Opinion

Give your next digital campaign laser death beams

While continual optimisation is admirable, Ryan Sproull argues marketers and agencies need to look to do something radical to really evolve.

I’m a big fan of X-Men.Yes, this is going to be one of those digital-strategy articles that start out talking about comic books. You know the ones.

Sproull

Sproull

The idea in X-Men is that “mutants” are people who were born with a particular gene, called the X-gene, which gives them superpowers. Pretty much any superpower you can imagine, as long as you can come up with a pun for a name to go with it.

What I like about this idea is that just the right kind of change creates radically new possibilities. Animals usually evolve in small increments – a little taller, slightly better eyesight– but with the right kind of change, you don’t just get small variations on the previous theme. 

You get folks with laser death beams blazing from their eyes.

Evolution and Optimisation

In the business world, evolution is the perfect analogy for the optimisation of our use of digital assets and channels. The most common form of optimisation is A/B testing. That’s where you try two variants of something (e.g., email subject lines) and compare their performance. The winner is whichever performs better in terms of whatever metrics you’re hoping to achieve (e.g., email open rates). And then you keep repeating that process with variations on the winning variant.

Optimisation is also called “continual improvement”, and that’s exactly what you get: continual, gradual improvement that’s responsive to the changing environment of your audience’s desires and expectations.

But what you won’t get is a guy with laser death beams blazing from his eyes.

That’s the problem with microevolution. You get improvements on existing themes, but no new themes. You get better and better hearing, but no mind reading. You get faster and faster runners, but no teleporters. You get higher and higher jumpers, but no flyers.

Happy Accidents

A while back, I met some people who ran an e-commerce website and were avid optimisers. They constantly used A/B testing to refine their site’s homepage – trying out differences in layouts, calls to action, imagery, navigation labelling.

They would select for whichever variant gave them the highest rate of conversion to purchase, and build from that. Small gains of 3 per cent here, 4 per cent there.

One Monday, they came in to the office to discover that over the weekend their conversion rate had leapt by 60 per cent. It turned out that their A/B testing platform had crashed, reverting the homepage to a basic default that had no menu at all.

Visitors were forced to use the search bar, and for whatever reason, searchers were more likely to convert to purchase than menu-users.They had learned something incredibly valuable, by mistake. And it had to be a mistake, because if everything had gone according to plan, they would never have made the discovery.
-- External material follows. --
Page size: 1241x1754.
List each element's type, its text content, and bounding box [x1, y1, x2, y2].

That’s the thing about sensible A/B testing:

The same optimisation approach that makes progress inevitable makes brilliance impossible.

A/B/X Testing

I’m not suggesting you stop optimising. And I’m also not suggesting you sit around hoping for a paradigm-shifting calamity to give your business superpowers. What I propose is an approach of gradual improvement that consciously keeps the door open to the possibility of radical improvement. I call this approach “A/B/X testing”.

The X stands for X-gene. Or the Roman numeral for 10. Because I am proposing that alongside your usual optimisation regime, you set aside 10 per cent for trying completely new things. 10 per cent of what? 10 per cent of your resources: your budget, your time and your audience.
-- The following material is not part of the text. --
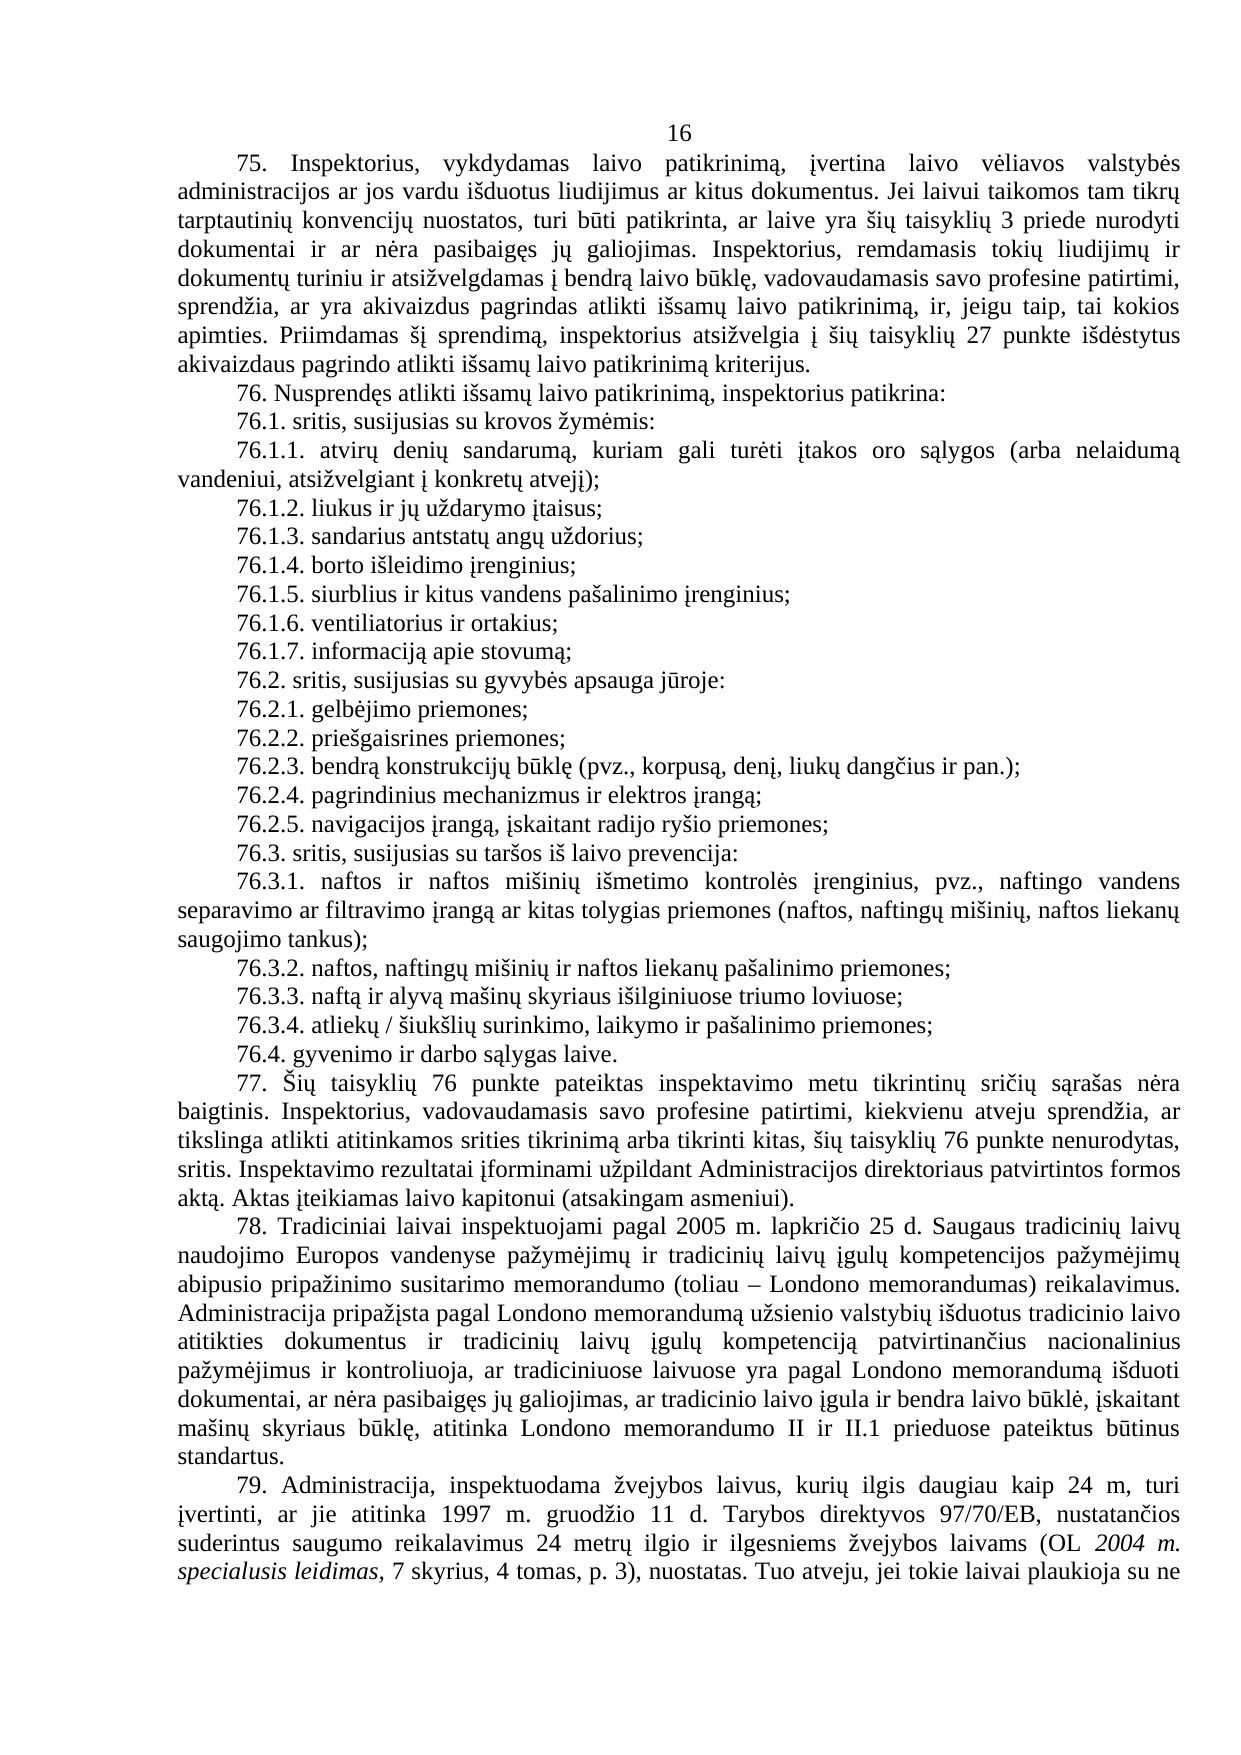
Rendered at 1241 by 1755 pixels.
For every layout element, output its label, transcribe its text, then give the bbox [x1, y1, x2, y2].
Expose one-tenth of your audience to something completely different from your usual activity, something you produced with one-tenth of your usual resources.

Your X-variants should be thoughtful, directed, but experimental. They should give creative people the permission and space they need to play. They should be designed to test hypotheses, question received truths and assumptions, and they should be designed to provide learnings even when they almost inevitably fail.

And fail they will.

Until, of course, they don’t.

And that’s the difference between focusing on tactical metrics and focusing on strategic business objectives. By the short-term standards of success of a campaign or landing page or display ad, it can seem like you can’t afford to take risks with radically new ideas. But by the long-term standards of success of your business, you can’t afford not to.

So you want to be a mutant…(I’m assuming you already have an optimisation regime in place. If you don’t, drop a line to your friendly neighbourhood digital strategist, because you almost certainly should.)

If you’re a client, talk to your digital agency about the idea. There’s a good chance they’ll be keen on it – all of the best agency folk live for the opportunity to think outside the box on a project.

If you’re an agency, you’ll probably want to pilot things with a long-time client who trusts you enough to commit budget to something that will almost certainly reap no short-term gains.

Finally, look for something small to start with – an upcoming campaign’s landing page, a business-as-usual SEM spend, some EDM activity. Get a feel for what processes and resources you need in place to support it. Big discoveries can come from small experiments.